Today in 1864 the U.S. Congress passed the Coinage Act of 1864 that mandated the inscription “In God WE Trust” be placed on all coins minted as U.S. currency. Now WE know em


The phrase “In God We Trust” appears to have originated in “The Star-Spangled Banner”, written during the War of 1812.

The fourth stanza includes the phrase, “And this be our motto: ‘In God is our Trust.'”

Aspirations for the motto arose surrounding the turmoil and heightened religious sentiment that existed during the Civil War.

The Reverend M. R. Watkinson, as part of a campaign initiated by eleven northern Protestant Christian denominations in a letter dated November 13, 1861, petitioned the Treasury Department to add a statement recognizing “Almighty God in some form in our coins.”

Treasury Secretary Salmon P. Chase acted on this proposal and directed the then-Philadelphia Director of the Mint, James Pollock, to begin drawing up possible designs that would include the phrase.

Chase chose his favorite designs and presented a proposal to Congress for the new designs in late 1863.

As Chase was preparing his recommendation to Congress, it was found that the Act of Congress dated January 18, 1837, prescribed the mottoes and devices that should be placed upon the coins of the United States.

This meant that the mint could make no changes without the enactment of additional legislation by the Congress.

Such legislation was introduced and passed on April 22, 1864, allowing the Secretary of the Treasury to authorize the inclusion of the phrase on one-cent and two-cent coins.

Macro focused in on "In God We Trust"

Another Act of Congress passed on March 3, 1865.

This allowed the Mint Director, with the Secretary’s approval, to place the motto on all gold and silver coins that “shall admit the inscription thereon.”

Then in 1873, Congress granted that the Secretary of the Treasury “may cause the motto IN GOD WE TRUST to be inscribed on such coins as shall admit of such motto.”

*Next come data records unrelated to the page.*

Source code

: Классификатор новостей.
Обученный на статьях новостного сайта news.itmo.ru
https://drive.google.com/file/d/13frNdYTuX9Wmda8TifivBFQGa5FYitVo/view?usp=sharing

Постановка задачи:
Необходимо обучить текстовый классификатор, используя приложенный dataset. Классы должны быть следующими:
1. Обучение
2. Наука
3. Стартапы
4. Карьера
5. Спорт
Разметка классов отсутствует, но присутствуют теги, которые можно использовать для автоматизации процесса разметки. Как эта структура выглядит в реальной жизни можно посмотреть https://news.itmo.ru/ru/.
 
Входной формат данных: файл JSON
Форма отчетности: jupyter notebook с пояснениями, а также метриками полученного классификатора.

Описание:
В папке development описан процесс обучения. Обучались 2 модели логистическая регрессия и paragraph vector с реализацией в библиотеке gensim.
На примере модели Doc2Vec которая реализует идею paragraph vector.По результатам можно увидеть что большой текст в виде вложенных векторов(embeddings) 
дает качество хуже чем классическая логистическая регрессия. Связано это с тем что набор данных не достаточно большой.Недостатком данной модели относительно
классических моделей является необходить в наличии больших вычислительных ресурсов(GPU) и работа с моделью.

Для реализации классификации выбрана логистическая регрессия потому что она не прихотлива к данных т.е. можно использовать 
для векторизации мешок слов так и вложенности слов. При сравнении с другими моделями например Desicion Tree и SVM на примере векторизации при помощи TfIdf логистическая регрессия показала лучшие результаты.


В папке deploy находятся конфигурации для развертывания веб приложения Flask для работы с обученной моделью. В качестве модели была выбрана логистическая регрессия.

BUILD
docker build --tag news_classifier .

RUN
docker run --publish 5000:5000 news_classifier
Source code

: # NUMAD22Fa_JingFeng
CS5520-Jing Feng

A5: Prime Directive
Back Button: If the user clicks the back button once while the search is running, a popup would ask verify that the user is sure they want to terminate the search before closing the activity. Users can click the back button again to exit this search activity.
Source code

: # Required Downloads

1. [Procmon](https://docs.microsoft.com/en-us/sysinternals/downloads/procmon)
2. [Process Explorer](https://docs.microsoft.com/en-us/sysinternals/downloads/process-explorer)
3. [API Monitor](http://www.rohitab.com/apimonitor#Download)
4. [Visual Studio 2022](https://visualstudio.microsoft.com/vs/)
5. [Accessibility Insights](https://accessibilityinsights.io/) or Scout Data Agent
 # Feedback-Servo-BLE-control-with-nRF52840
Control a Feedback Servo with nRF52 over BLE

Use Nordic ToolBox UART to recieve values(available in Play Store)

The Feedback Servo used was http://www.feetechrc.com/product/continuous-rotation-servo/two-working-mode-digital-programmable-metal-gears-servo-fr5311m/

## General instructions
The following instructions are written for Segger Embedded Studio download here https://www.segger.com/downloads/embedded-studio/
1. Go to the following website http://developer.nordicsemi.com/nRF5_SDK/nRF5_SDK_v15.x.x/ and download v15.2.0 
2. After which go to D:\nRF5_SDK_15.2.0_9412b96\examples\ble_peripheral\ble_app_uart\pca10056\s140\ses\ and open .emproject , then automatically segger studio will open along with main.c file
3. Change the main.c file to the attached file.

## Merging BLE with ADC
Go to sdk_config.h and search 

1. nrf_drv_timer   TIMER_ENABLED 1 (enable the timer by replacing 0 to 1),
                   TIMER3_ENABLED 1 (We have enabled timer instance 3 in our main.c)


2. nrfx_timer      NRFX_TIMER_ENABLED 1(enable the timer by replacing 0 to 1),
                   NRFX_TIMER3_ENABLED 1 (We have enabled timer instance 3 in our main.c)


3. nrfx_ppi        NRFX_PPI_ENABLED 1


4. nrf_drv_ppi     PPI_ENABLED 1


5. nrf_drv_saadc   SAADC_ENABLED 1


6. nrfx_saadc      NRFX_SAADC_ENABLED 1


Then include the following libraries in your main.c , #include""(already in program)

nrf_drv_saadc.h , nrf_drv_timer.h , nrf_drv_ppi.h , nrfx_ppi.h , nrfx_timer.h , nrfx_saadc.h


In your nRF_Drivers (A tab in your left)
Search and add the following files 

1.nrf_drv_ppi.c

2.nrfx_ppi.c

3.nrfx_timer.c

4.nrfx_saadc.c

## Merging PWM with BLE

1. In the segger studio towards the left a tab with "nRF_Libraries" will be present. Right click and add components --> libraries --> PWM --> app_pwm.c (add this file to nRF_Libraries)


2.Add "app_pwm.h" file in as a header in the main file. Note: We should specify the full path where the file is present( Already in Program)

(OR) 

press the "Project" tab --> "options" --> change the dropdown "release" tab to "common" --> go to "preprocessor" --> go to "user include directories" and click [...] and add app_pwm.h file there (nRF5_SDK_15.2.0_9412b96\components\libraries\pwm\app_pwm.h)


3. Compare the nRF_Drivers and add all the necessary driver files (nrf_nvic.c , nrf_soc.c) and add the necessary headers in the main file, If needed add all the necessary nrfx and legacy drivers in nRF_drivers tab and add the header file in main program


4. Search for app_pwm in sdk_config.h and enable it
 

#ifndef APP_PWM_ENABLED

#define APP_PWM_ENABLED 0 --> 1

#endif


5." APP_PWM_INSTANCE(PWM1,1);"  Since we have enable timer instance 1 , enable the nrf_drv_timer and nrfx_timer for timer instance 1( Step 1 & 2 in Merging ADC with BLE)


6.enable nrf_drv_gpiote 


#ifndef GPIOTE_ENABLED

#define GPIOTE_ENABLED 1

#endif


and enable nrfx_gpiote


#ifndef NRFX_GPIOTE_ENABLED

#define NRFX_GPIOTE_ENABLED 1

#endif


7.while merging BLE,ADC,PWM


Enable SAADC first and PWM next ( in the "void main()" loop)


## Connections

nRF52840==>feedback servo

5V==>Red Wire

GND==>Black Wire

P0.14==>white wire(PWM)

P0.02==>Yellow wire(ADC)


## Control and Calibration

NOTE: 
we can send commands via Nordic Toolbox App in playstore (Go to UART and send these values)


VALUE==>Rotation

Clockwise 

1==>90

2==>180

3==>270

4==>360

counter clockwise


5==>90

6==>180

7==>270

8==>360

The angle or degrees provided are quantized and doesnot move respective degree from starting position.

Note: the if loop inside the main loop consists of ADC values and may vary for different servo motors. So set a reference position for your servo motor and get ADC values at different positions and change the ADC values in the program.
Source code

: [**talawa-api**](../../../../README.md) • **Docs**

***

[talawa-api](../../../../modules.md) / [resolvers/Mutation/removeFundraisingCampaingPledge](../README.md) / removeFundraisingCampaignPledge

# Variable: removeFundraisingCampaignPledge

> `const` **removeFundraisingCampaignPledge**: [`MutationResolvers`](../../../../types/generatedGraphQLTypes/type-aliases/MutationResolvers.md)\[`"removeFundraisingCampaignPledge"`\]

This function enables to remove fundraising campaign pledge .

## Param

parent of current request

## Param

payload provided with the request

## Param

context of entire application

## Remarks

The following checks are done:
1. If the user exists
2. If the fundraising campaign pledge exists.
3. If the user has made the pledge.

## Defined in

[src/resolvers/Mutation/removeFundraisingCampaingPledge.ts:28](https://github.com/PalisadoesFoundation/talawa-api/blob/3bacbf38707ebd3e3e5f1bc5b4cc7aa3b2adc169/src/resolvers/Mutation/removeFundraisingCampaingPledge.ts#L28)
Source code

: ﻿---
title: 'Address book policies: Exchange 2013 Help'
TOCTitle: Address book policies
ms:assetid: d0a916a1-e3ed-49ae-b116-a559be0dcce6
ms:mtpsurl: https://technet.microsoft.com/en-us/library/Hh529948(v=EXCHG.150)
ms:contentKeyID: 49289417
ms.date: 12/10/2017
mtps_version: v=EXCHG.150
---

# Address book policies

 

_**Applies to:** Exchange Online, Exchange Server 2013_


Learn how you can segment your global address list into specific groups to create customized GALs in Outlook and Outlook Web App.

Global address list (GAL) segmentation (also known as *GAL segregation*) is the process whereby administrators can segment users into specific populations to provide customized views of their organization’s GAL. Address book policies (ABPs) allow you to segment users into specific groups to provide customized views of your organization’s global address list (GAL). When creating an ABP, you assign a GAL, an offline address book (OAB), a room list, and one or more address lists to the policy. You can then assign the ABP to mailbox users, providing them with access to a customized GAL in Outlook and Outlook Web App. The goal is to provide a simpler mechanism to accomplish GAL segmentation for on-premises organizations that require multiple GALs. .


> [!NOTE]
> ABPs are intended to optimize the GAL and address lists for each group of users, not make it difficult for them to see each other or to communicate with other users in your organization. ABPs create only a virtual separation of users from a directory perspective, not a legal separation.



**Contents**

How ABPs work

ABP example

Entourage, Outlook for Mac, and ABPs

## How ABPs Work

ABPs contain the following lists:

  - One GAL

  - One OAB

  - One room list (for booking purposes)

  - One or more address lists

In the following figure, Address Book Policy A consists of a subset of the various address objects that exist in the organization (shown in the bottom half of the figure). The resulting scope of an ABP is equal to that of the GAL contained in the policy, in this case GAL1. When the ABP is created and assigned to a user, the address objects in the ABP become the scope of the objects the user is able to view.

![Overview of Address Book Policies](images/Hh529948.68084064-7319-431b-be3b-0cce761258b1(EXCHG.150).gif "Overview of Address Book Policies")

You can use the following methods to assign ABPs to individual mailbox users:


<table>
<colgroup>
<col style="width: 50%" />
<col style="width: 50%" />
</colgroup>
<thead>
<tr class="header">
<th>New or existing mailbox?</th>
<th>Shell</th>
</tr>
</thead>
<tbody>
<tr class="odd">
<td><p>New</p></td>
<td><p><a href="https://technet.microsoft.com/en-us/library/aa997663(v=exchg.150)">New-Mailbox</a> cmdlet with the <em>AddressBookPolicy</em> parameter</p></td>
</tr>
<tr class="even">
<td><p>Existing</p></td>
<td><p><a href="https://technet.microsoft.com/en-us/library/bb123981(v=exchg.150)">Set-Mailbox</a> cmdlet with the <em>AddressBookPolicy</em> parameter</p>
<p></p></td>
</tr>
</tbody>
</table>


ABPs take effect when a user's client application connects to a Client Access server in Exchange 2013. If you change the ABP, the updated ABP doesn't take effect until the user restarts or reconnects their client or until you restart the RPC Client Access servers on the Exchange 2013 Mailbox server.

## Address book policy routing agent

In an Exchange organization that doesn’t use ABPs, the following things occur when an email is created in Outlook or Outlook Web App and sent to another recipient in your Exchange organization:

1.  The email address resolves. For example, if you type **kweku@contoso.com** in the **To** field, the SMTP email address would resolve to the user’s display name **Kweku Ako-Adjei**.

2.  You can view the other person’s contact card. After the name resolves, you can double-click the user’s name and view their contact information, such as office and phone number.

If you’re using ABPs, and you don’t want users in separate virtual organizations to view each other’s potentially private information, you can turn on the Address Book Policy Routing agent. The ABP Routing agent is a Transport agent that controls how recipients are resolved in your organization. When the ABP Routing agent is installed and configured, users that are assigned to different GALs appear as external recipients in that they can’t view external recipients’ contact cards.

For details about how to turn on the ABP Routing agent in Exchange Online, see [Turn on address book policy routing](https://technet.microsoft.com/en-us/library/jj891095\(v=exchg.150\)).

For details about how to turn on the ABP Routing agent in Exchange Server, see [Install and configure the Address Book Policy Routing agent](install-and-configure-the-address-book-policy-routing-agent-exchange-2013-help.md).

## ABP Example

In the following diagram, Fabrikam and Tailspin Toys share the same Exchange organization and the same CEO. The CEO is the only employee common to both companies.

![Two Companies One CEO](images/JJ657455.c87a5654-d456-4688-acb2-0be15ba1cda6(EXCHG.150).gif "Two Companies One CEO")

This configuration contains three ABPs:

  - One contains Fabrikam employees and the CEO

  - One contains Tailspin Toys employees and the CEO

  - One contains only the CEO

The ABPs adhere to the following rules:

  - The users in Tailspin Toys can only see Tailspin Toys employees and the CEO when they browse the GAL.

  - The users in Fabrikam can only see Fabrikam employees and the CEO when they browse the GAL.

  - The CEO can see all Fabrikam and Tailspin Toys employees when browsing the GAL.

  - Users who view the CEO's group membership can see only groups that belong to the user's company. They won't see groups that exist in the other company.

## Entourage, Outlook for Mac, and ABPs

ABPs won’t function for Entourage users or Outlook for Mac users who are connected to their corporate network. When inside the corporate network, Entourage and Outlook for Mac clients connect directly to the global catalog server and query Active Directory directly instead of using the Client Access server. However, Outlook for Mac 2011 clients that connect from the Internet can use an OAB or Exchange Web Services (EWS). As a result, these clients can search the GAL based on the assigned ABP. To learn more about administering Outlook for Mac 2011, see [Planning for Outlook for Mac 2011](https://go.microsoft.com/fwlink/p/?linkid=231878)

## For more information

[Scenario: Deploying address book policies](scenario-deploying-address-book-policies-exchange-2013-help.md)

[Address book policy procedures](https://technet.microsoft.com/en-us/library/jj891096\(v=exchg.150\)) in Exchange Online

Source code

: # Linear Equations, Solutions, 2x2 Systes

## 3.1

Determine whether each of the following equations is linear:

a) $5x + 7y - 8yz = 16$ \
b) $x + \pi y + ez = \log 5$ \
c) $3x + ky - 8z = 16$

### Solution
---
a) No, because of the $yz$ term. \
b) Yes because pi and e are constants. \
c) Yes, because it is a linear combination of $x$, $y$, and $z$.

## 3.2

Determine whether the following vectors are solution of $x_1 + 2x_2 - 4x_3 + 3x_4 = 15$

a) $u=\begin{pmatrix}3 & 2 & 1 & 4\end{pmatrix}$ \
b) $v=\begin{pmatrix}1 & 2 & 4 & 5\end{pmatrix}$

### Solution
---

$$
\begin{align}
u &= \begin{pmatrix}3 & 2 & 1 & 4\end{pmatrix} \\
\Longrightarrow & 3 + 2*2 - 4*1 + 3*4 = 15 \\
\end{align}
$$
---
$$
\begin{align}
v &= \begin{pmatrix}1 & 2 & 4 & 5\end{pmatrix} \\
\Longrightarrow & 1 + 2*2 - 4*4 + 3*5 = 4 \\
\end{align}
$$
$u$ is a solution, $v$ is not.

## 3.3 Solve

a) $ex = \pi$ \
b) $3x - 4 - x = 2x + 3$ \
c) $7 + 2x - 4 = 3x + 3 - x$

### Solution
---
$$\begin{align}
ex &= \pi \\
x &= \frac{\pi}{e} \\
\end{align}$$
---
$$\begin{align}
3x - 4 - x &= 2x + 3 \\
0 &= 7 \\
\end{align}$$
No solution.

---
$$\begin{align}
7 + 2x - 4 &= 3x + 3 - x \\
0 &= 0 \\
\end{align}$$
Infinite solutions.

The motto disappeared from the five-cent coin in 1883, and did not reappear until production of the Jefferson nickel began in 1938.

In 1908, Congress made it mandatory that the phrase be printed on all coins upon which it had previously appeared.

The motto has been in continuous use on the one-cent coin since 1909, and on the ten-cent coin since 1916.

It also has appeared on all gold coins and silver dollar coins, half-dollar coins, and quarter-dollar coins struck since July 1, 1908.

Since 1938, all US coins have borne the motto.


In 1956, the nation was at a particularly tense time in the Cold War.

As a result, the 84th Congress passed a joint resolution to replace the existing unofficial motto of E pluribus unum with “In God we trust”.

The change was partly motivated by a desire to differentiate between communism, which promotes atheism, and Western capitalistic democracies, which were at least nominally Christian.

The law was signed by President Eisenhower on July 30, 1956, and the motto was progressively added to paper money over a period from 1957 to 1966.


(Public Law 84-851) The United States Code at 36 U.S.C. § 302, now states: “In God we trust is the national motto.”

It is also the motto of the U.S. state of Florida.